ENTRIES PROVIDED Block Start
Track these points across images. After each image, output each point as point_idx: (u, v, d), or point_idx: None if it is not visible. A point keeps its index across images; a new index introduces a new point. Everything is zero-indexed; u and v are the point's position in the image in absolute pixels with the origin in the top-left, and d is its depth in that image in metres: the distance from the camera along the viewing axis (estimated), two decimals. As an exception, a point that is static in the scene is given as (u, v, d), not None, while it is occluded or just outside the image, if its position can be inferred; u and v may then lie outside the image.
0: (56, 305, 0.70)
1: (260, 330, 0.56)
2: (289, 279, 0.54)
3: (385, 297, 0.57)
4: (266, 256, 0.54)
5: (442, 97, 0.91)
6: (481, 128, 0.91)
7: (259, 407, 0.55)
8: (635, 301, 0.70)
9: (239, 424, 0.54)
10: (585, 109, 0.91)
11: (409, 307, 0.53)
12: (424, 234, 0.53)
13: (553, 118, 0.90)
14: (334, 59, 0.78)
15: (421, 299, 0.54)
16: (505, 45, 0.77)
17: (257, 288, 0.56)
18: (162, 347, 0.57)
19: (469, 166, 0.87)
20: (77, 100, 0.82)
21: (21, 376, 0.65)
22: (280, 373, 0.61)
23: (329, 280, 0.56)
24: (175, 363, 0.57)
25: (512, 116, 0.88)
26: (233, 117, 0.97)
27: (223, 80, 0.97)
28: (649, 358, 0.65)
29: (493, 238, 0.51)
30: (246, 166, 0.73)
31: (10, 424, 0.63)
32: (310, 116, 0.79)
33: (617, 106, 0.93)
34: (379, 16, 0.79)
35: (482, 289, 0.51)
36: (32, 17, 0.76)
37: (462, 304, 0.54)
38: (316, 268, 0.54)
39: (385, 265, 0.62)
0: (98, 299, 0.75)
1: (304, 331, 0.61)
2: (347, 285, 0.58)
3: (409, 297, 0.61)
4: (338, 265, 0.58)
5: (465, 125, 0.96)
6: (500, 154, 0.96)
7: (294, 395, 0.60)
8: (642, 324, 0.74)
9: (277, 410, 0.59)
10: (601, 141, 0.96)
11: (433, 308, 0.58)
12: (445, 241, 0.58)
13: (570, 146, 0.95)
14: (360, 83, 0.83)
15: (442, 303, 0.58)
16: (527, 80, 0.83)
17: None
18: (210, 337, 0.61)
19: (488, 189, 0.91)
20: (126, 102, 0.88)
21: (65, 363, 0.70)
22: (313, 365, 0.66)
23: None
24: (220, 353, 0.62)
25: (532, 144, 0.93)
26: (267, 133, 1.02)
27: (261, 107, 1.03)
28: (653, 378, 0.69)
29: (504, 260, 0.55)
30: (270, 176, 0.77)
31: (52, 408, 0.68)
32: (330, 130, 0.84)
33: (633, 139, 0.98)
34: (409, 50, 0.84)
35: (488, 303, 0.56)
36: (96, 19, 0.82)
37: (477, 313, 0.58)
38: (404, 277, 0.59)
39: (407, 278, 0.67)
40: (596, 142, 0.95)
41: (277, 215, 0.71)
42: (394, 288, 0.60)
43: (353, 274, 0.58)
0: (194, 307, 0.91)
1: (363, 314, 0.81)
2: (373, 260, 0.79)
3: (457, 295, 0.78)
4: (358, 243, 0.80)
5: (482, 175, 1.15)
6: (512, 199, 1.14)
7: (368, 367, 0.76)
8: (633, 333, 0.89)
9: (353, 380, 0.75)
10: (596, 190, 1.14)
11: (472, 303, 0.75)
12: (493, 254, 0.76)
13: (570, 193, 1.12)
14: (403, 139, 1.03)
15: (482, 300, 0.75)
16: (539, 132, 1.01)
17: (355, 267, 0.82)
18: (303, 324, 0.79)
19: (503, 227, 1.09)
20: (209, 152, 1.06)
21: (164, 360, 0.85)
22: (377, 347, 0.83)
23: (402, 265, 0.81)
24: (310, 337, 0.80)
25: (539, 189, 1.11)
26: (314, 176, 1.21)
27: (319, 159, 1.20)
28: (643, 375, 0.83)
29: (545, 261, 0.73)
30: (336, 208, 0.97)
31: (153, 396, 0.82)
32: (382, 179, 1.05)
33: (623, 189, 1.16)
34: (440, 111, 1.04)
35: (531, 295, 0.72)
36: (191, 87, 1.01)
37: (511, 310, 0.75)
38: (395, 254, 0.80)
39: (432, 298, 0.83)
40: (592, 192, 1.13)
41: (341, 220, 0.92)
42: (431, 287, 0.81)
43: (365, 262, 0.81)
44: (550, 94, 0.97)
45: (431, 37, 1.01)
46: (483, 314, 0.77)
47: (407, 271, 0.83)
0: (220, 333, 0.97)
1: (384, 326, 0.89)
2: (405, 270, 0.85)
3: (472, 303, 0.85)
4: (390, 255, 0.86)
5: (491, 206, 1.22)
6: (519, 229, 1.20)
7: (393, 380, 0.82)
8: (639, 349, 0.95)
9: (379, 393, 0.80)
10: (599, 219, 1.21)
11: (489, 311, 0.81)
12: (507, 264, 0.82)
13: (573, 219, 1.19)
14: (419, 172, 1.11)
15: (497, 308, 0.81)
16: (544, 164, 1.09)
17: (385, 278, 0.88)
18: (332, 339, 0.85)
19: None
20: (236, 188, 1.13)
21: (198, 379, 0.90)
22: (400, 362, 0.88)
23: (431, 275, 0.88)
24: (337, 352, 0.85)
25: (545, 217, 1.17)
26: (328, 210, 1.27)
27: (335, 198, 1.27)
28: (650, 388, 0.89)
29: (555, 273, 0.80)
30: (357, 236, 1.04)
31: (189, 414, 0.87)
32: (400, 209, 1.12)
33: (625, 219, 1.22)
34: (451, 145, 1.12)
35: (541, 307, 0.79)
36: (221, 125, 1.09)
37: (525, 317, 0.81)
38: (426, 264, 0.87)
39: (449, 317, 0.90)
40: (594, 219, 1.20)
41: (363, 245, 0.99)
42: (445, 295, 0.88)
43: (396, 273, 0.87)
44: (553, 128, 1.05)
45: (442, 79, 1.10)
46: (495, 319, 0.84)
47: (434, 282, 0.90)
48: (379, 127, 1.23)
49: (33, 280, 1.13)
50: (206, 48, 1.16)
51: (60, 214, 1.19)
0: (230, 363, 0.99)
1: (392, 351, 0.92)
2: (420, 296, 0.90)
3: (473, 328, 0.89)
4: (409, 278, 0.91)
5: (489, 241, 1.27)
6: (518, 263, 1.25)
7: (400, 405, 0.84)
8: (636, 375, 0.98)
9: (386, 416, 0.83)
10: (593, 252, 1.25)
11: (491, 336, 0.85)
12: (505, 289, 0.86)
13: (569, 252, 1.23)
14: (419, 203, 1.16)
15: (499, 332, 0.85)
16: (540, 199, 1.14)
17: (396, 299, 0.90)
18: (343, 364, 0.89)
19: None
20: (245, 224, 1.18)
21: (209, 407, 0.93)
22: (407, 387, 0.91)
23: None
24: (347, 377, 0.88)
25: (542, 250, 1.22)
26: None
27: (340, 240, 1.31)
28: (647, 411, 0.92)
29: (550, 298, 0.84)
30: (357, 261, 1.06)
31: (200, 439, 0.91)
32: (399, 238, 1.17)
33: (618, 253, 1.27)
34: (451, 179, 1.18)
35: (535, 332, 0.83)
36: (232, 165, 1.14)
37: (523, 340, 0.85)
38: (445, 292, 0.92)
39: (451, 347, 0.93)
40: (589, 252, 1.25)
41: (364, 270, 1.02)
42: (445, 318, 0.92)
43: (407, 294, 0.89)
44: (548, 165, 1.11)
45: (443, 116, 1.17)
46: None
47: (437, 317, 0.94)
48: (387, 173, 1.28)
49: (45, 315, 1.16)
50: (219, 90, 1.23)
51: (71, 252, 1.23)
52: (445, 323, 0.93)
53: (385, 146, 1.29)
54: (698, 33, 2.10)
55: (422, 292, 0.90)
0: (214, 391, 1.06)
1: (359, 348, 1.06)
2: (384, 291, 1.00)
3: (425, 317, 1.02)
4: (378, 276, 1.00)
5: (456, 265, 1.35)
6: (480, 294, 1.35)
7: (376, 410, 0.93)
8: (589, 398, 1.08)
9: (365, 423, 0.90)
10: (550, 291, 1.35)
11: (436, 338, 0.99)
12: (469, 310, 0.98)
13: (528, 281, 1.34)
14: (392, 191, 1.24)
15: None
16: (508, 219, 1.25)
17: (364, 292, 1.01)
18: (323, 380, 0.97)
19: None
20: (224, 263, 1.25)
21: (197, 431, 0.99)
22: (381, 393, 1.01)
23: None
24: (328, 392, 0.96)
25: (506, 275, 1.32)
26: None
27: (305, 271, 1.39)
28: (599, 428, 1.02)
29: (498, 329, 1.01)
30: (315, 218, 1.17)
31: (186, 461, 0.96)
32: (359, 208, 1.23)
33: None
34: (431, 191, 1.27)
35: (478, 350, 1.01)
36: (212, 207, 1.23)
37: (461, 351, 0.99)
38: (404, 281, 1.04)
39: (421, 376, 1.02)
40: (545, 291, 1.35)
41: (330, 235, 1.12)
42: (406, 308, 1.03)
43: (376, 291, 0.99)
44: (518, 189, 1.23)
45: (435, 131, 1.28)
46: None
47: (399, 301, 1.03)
ENTRIES PROVIDED Block End
ACTIVITY →
All lines above from the one with "9: (239, 424, 0.54)" to the one with "25: (512, 116, 0.88)", inclusive, should be copied exactly, and no other lines.

SOLVED PROBLEM →
9: (239, 424, 0.54)
10: (585, 109, 0.91)
11: (409, 307, 0.53)
12: (424, 234, 0.53)
13: (553, 118, 0.90)
14: (334, 59, 0.78)
15: (421, 299, 0.54)
16: (505, 45, 0.77)
17: (257, 288, 0.56)
18: (162, 347, 0.57)
19: (469, 166, 0.87)
20: (77, 100, 0.82)
21: (21, 376, 0.65)
22: (280, 373, 0.61)
23: (329, 280, 0.56)
24: (175, 363, 0.57)
25: (512, 116, 0.88)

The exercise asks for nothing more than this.